The Healthcare Safety Investigation Branch (HSIB)
HSIB became operational on 1st April 2017. Its purpose is to improve safety through effective and independent investigations that don’t apportion blame or liability.
Although HSIB is funded by the Department of Health and hosted by NHS, they operate independently. They’re also independent from regulatory bodies like the Care Quality Commission (CQC). By offering a new perspective and developing meaningful and influential recommendations they aim to drive positive change at a wider level.
- conduct thorough, independent, impartial and timely investigations into clinical incidents
- engage patients and relatives, NHS staff, and medical organisations throughout the investigation process
- help the patients and relatives understand ‘what happened?’ and what’s being done to prevent similar events in the future
- produce clearly written, thorough and concise reports with well-founded analysis and conclusions that explain the circumstances and causes of clinical incidents without attributing blame
- make safety recommendations to improve patient safety
- improve patient safety by sharing the lessons learned from investigations as widely as possible
- raise the standard of local investigations of healthcare safety incidents by establishing common standards and skills development
What they investigate and why
HSIB carry out up to 30 investigations a year – they must have occurred in England within NHS funded care and after 1st April 2017
Any issues for potential investigation can be shared by patients, family members, carers, concerned members of staff, as well as providers and regulations. Our decision to start an investigation could relate to a single event, a series of events, or even an area we identified through current investigations.

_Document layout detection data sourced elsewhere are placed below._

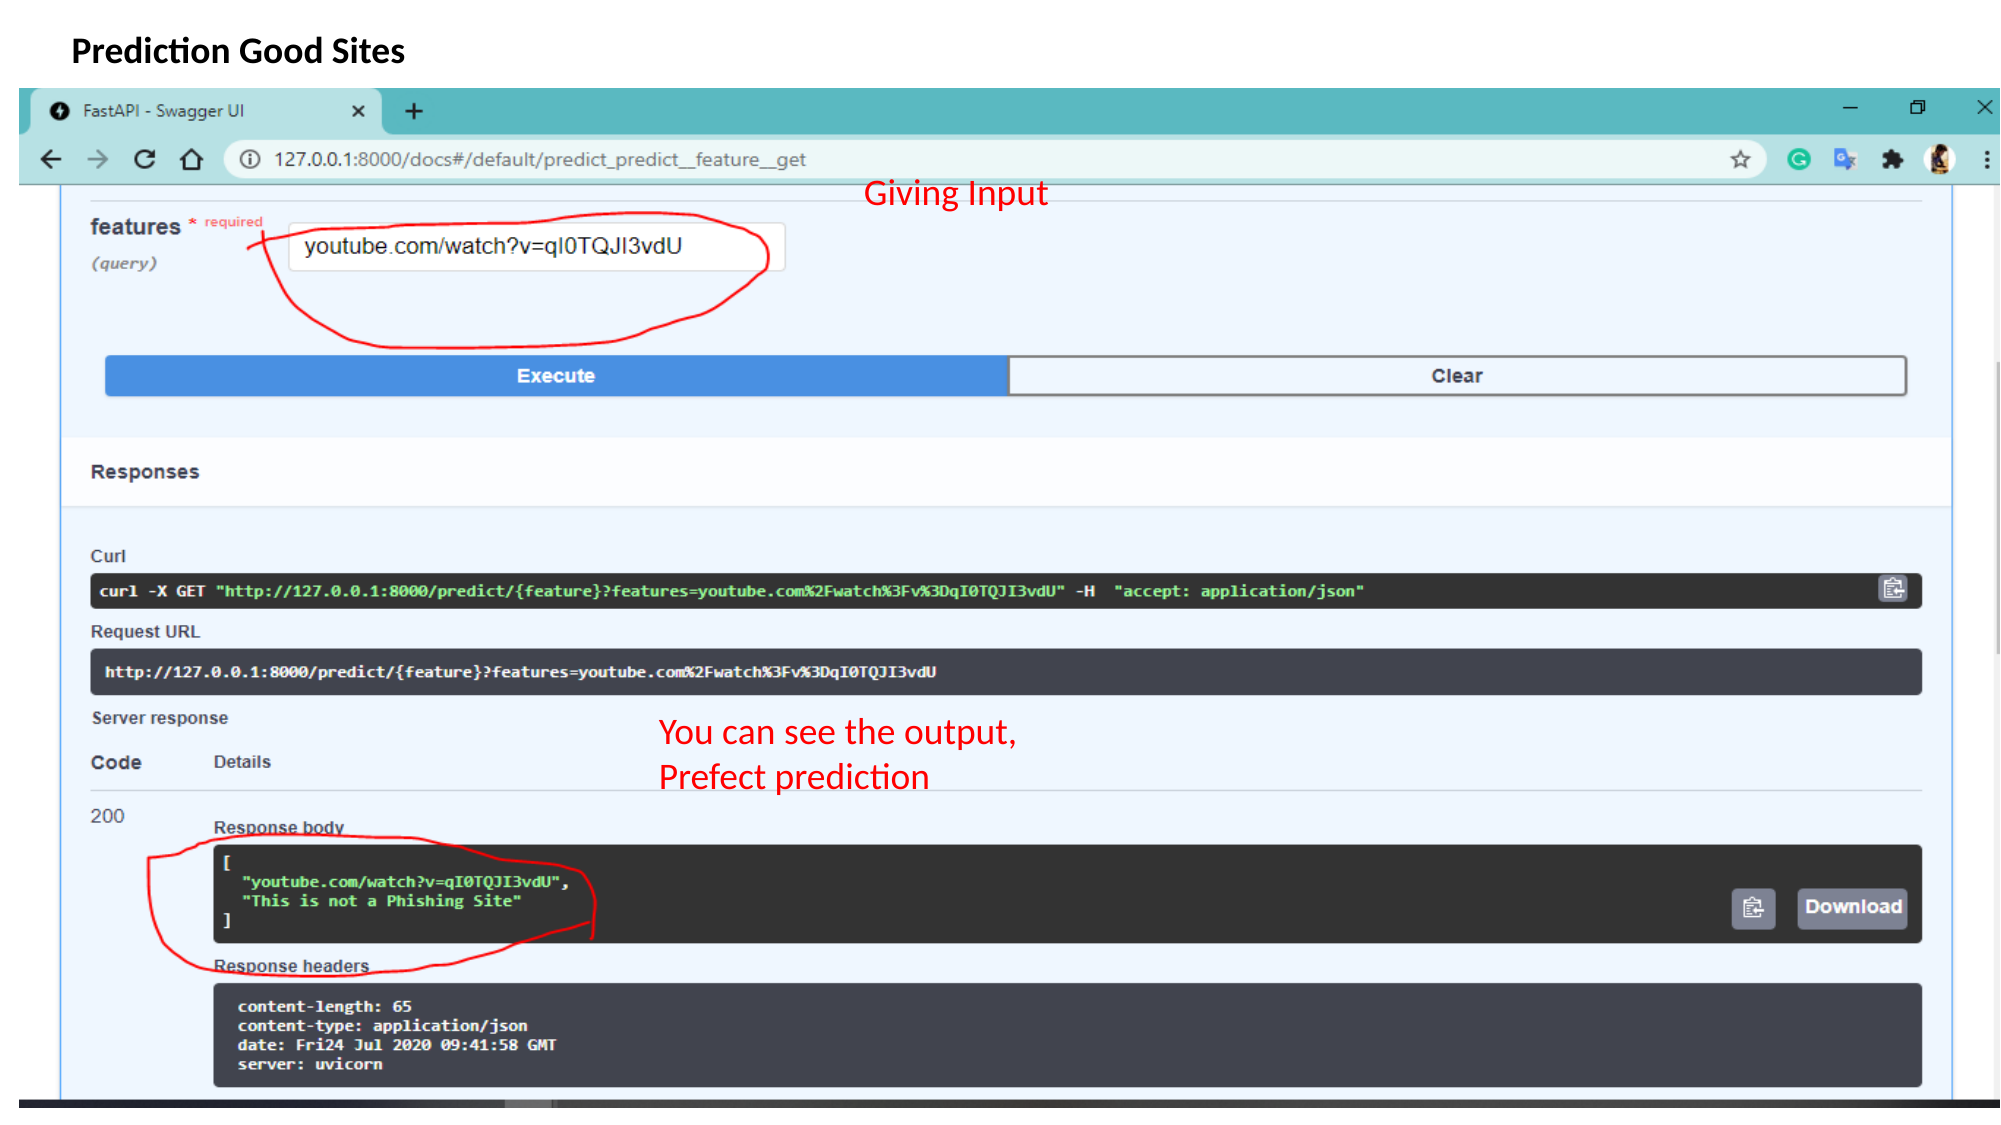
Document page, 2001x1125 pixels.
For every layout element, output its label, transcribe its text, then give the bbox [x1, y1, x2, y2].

text_box Prediction Good Sites [56, 18, 1112, 79]
picture [18, 88, 2000, 1108]
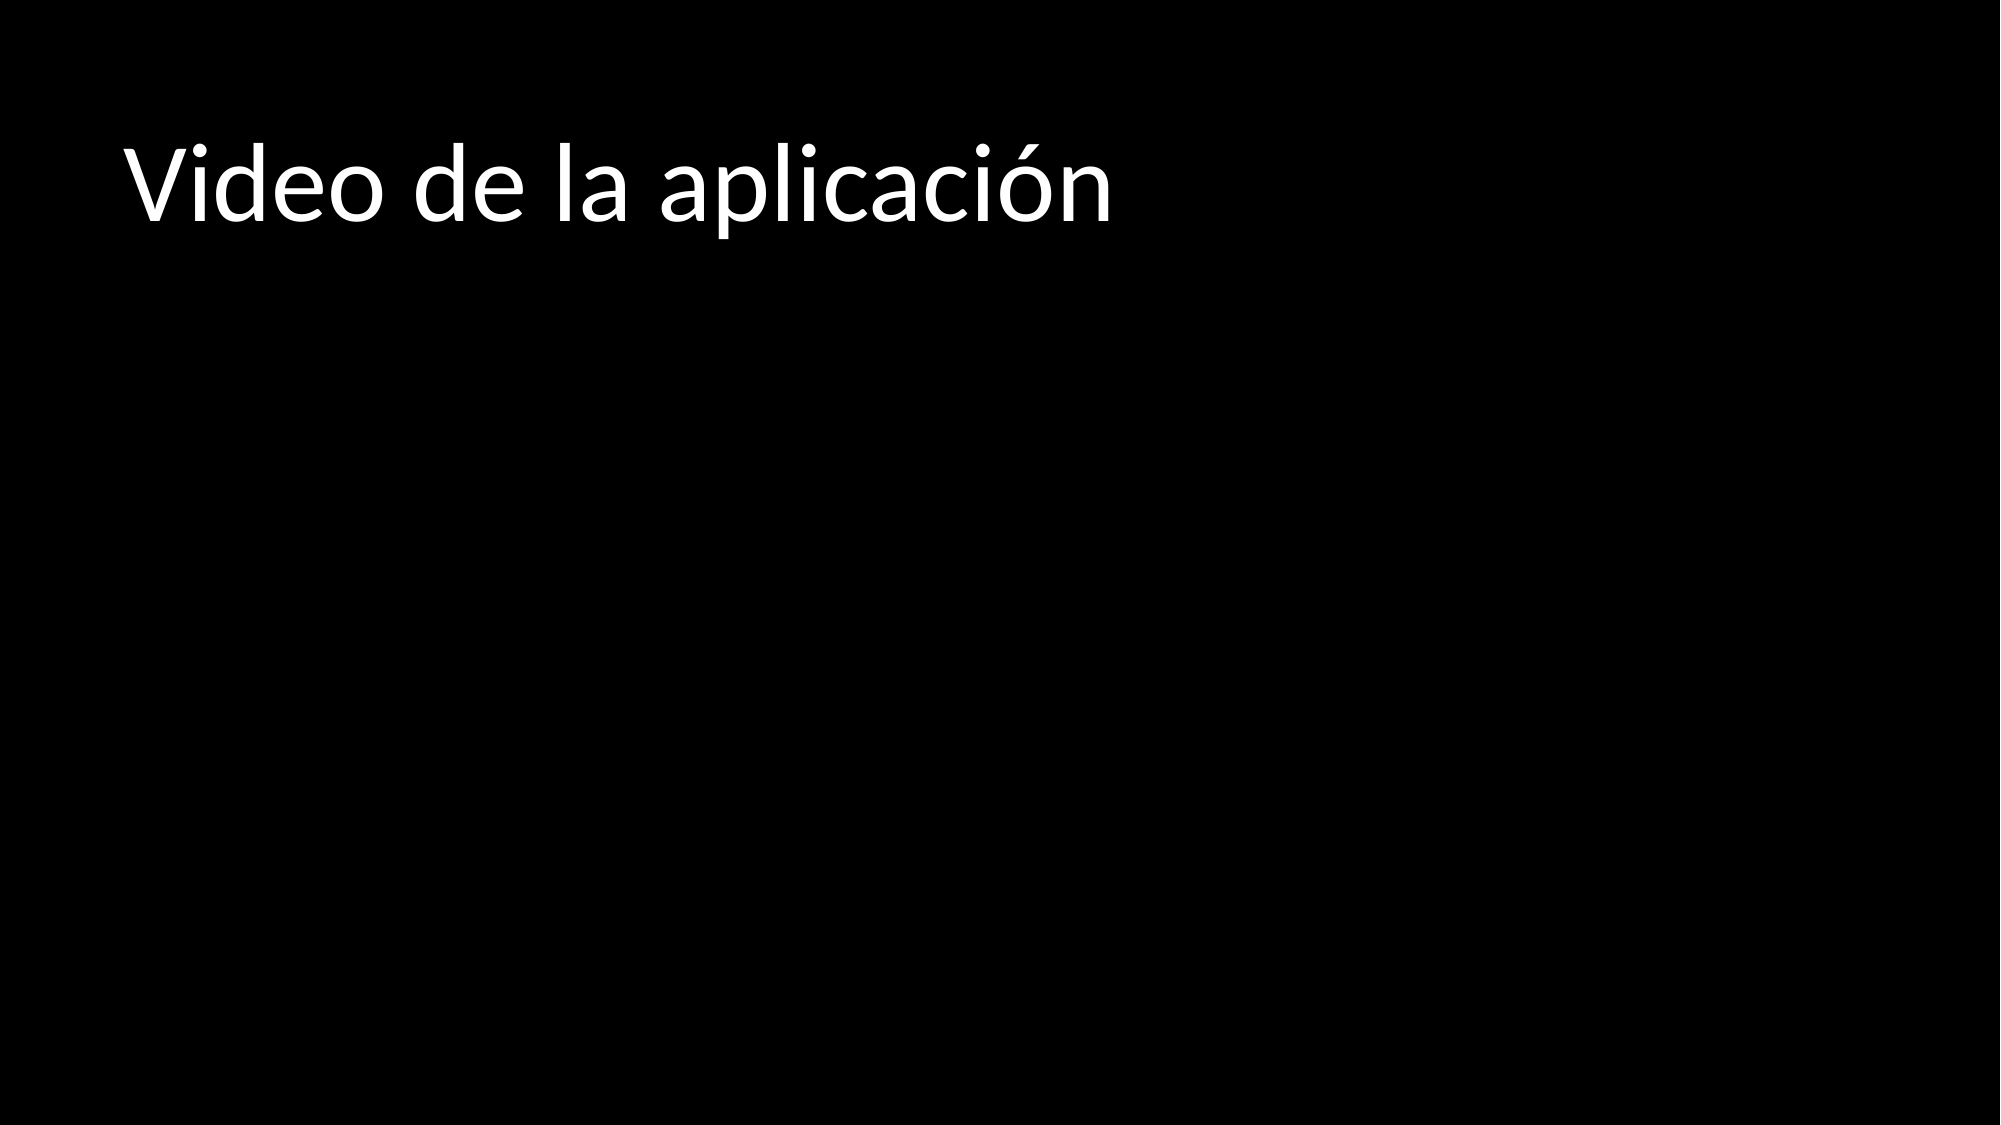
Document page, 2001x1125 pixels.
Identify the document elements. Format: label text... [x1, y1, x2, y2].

text_box Video de la aplicación [108, 101, 1131, 252]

“Every case is assessed against our criteria. Even if it doesn’t meet those requirements, we are keen to always look at the broader picture. This means that every case is logged in our data base and is regularly reviewed. Data and information are crucial to improvement, as it will help us to identify consistent themes and emerging patterns of safety issues over time.
We believe the most effective learning can be drawn from thorough investigations and produce meaningful recommendations that are shared at a wider level. By not attributing blame or liability, asking the right questions, and gaining different perspectives we can reduce the risk of something similar happening in the future.”